As the state legislature moves ahead with a plan to open the door to lots more charter schools in Indiana, news stories keep appearing that make you wonder why.
In Monday’s Indianapolis Star, Scott Elliott explains how Indiana charter schools can use “sponsor shopping” to avoid being held accountable. Fountain Square Academy, a grades 5-12 school sponsored by the Indianapolis mayor’s office, is slated to become the first charter school in Indiana to close for poor performance. But it may be able to stay open by switching its sponsorship to Ball State University.
Sound unlikely? Elliott recounts how, in 2006, the mayor’s office, in a “devastatingly detailed” report, rejected a proposal from the Imagine Schools charter chain. But three months later Ball State approved the first of what would be four Imagine schools in Indiana – schools that are among the worst-performing charters in the state.
Department of Education officials claim House Bill 1002, being debated by the legislature, will hold charter schools accountable. But in fact it will be up to the sponsoring organizations – and to a certain extent a new state charter-schools board – to ensure that the schools perform.
The legislation extends the ability to sponsor charter schools to at least 30 private colleges and universities. So opportunities for charter operators to shop for sponsors could be greatly enhanced.
KIPP gets a kick
Probably no charter school operation has a better reputation for helping poor and minority kids succeed than the California-based KIPP (Knowledge is Power Program) school system.
But a recent study from Western Michigan University could scuff up KIPP’s image. It found that KIPP schools have high attrition rates, with up to 15 percent of students leaving each year between sixth and eighth grades. And because of private donations, KIPP schools spend about $5,000 more per year per student than traditional schools, the study found. (Jim Horn provides details at Schools Matter).
KIPP schools may outperform traditional public schools, “but they’re not doing it with the same students, and they’re not doing it with the same dollars,” Gary Miron, the study’s lead author, told the Washington Post.
KIPP, which runs about 100 schools in 20 states (including Indiana) and the District of Columbia, disputed the study, arguing it used flawed methodologies and relied on faulty data.
The Turkish charter connection
The Philadelphia Inquirer reported recently on Fethullah Gulen, described as “a major Islamic political figure in Turkey” but a resident of Pennsylvania, and the 125 U.S. charter schools run by his followers.
It says that “federal agencies – including the FBI and the Departments of Labor and Education – are investigating whether some charter school employees are kicking back part of their salaries to a Muslim movement founded by Gulen known as Hizmet, or Service, according to knowledgeable sources.”
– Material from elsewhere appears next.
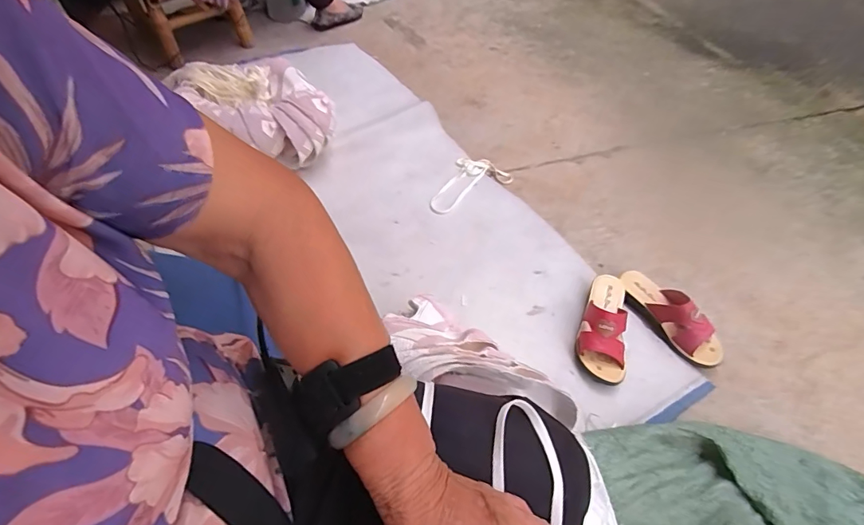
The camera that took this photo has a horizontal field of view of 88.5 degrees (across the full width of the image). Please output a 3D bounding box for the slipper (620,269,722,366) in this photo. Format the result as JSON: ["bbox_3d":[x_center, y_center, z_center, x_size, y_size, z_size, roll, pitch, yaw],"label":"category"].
[{"bbox_3d":[0.460,0.093,0.849,0.076,0.083,0.225,-26,55,-17],"label":"slipper"}]

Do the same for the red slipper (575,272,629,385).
[{"bbox_3d":[0.323,0.110,0.831,0.083,0.077,0.223,11,53,11],"label":"red slipper"}]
“Religious scholars consider the Gulen strain of Islam moderate, and the investigation has no link to terrorism,” the Inquirer reports. “Rather, it is focused on whether hundreds of Turkish teachers, administrators, and other staffers employed under the H1B visa program are misusing taxpayer money.”
OK, you say, another vaguely scandalous charter-school story from the East Coast. But wait! Two Indianapolis charter schools, Indiana Math and Science Academy North and West, are operated by Chicago-based Concept Schools Inc., reportedly part of the Gulen network. One is sponsored by the Indy mayor’s office, the other by Ball State.